Text segment:
╭──
Best Cover Song Ever?

The in-tray is inundated with your submissions – over 800 so far. We might close the floodgates later today so we have time to process the Youtubes without hundreds more coming in. So send your top pick to contest@andrewsullivan.com. Cover songs that cross genres are especially preferred. On that note:

I’d like to nominate Cake’s cover of Gloria Gaynor’s “I Will Survive”:

The way it subverts a ’70s anthem with delightful sarcasm is brilliance!

More submissions after the jump. This genre-bender was especially popular:

The Gourds, an Austin alt country band, covered Snoop Dogg’s “Gin and Juice”. I’ve never liked rap or hip hop and these lyrics are offensive. But I love it:

Another picks Cobain’s haunting rendition of Lead Belly’s “Where Did You Sleep Last Night?“:

Nirvana’s Unplugged performance is legendary for so many reasons the random musical guests, unexpected covers, spooky (and supposedly intentional) funereal setting – but to me the performance’s timelessness comes from the simple fact that it was the last time many of Kurt Cobain’s fans saw him alive:

The band toured a bit after the show (mostly Europe, I think), but Cobain died five or six months after Unplugged originally aired. MTV ran it repeatedly after he died, and so the performance came to stand in as a kind of funeral or living memorial, again made all the more poignant by the lilies, candles, and dimly lit staging.

I was 12 when Cobain died – old enough to comprehend the loss and the complexity of what happened, but not quite old enough to really feel it in a personal way. I remember being shocked and confused initially, and sort of dumbfounded in the aftermath as the mourning took hold. At the time I identified with the music more than the person, and his suicide was a real eye-opener in terms of how dark life can be, and how none of us are immune from ourselves, and how the people we look up to are, in fact, people. This performance and this particular song truly marks a coming of age for my generation, and I can’t listen to it even now without feeling a rush of emotions.
╰──
List of tasks:
a. In the cover song post, write out the passage from "Another picks Cobain’s haunting" up to and including "dimly lit staging.".
b. Why might submissions to the cover song contest close later today, according to the post?

Recorded information:
╭──
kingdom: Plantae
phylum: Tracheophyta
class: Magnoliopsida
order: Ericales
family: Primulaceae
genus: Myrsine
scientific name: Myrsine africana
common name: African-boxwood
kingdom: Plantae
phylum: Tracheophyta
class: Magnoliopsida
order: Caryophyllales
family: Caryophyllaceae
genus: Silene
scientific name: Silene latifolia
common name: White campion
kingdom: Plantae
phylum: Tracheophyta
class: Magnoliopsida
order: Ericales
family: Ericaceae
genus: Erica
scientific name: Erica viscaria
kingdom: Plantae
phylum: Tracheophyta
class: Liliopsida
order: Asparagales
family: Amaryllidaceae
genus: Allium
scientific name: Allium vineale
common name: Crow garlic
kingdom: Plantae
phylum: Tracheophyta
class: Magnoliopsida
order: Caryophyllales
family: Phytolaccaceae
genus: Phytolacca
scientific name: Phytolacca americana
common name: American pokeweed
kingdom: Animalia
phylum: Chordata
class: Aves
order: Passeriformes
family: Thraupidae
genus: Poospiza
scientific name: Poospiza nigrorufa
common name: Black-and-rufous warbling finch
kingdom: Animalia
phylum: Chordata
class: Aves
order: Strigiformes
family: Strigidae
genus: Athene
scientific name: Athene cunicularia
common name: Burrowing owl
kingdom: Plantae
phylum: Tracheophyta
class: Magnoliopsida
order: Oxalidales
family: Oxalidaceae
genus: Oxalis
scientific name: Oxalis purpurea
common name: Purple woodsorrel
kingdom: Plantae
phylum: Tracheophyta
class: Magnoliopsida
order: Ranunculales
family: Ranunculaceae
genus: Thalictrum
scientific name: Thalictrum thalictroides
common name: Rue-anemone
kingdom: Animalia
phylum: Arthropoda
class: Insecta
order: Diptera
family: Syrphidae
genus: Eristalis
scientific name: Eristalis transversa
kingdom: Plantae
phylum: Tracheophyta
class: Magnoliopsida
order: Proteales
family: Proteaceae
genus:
╰──
Answer list:
a.
Another picks Cobain’s haunting rendition of Lead Belly’s “Where Did You Sleep Last Night?“:

Nirvana’s Unplugged performance is legendary for so many reasons the random musical guests, unexpected covers, spooky (and supposedly intentional) funereal setting – but to me the performance’s timelessness comes from the simple fact that it was the last time many of Kurt Cobain’s fans saw him alive:

The band toured a bit after the show (mostly Europe, I think), but Cobain died five or six months after Unplugged originally aired. MTV ran it repeatedly after he died, and so the performance came to stand in as a kind of funeral or living memorial, again made all the more poignant by the lilies, candles, and dimly lit staging.

b. Submissions might close so there is time to process the YouTube videos already received, more than 800 so far, without hundreds more coming in.